The 3D printer manufacturer MakerBot does this well in the terms of service for its Thingiverse library of downloadable designs. For example, the usual all-caps “Limitation on Liability” section gets much simpler in this condensed version: “Stuff happens, things go wrong. Where a state allows, in no case will we be responsible for more than $50.”
But you can’t pare down things too much. The photo-sharing site 500px’s terms feature similar summaries of each section, but those concise sentences glide over diverse possible promotional uses of your photos authorized by the full text.
Letting users directly compare changes in old and new policies works too. Facebook adopted that approach in the summer of 2009 and has since made a point of posting “redline” documents that highlight text added or removed. Tumblr does that as well—although sending non-programmers off to browse a GitHub repository may be a little intimidating.
Finally, it doesn’t hurt to set down the thoughts that animate your custody of a user’s data. Facebook has a 10-point list of guiding principles, while Foursquare posted a “Privacy 101” document setting out the intellectual framework of the revised privacy policy that will go into effect later this month.
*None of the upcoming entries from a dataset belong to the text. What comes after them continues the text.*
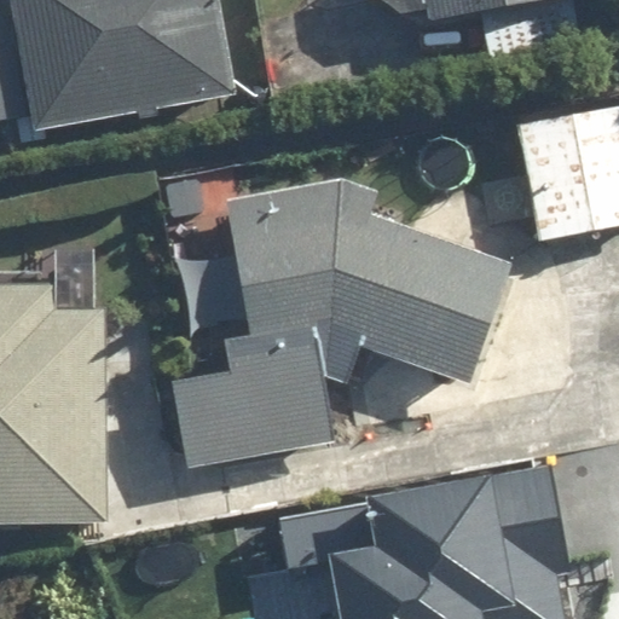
[(10,0),(12,10),(0,12),(0,115),(30,110),(35,136),(237,97),(218,0),(10,0)]
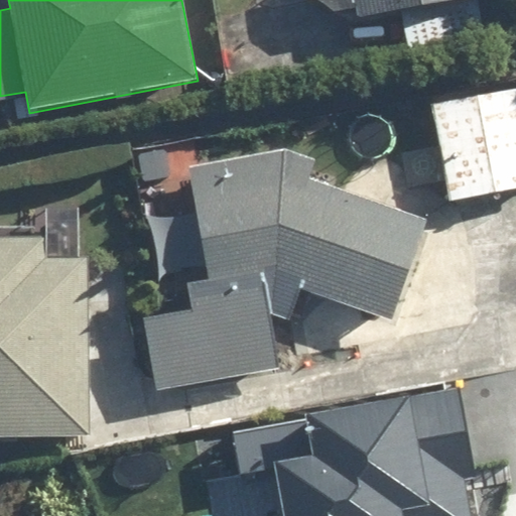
[(315,0),(319,14),(359,6),(362,18),(444,0),(315,0)]
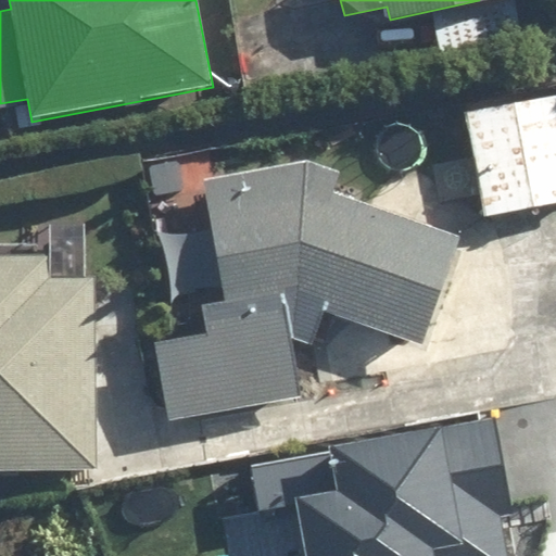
[(555,95),(465,114),(485,216),(555,201),(555,95)]
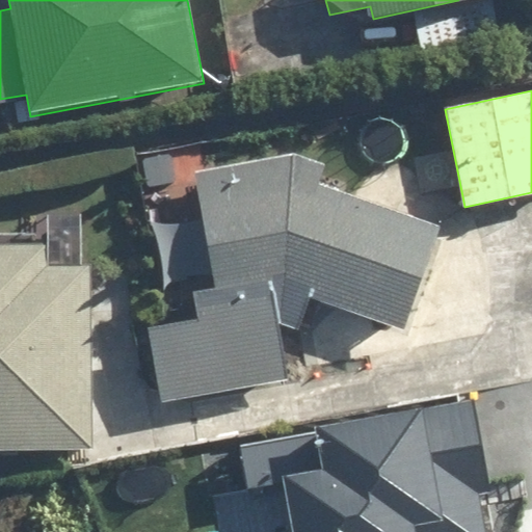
[(443,224),(322,181),(317,150),(196,169),(215,278),(189,283),(194,311),(153,318),(166,399),(292,378),(277,289),(284,288),(404,331),(443,224)]
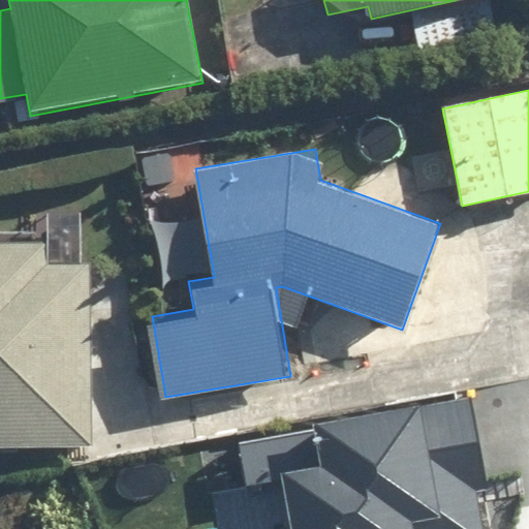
[(47,253),(0,251),(0,448),(89,453),(96,265),(45,262),(47,253)]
(Foursquare, however, undercut this sales pitch by only telling users in an e-mail; its blog and Twitter account have yet to mention the change.)
No one of these things may prevent a needless privacy panic—for one thing, it’s hard to engineer your way out of the disconnect between users who want strict boundaries to uses of their data and founders and investors who don’t want to circumscribe the company’s possibilities. But not doing any of them pretty much invites a PR meltdown.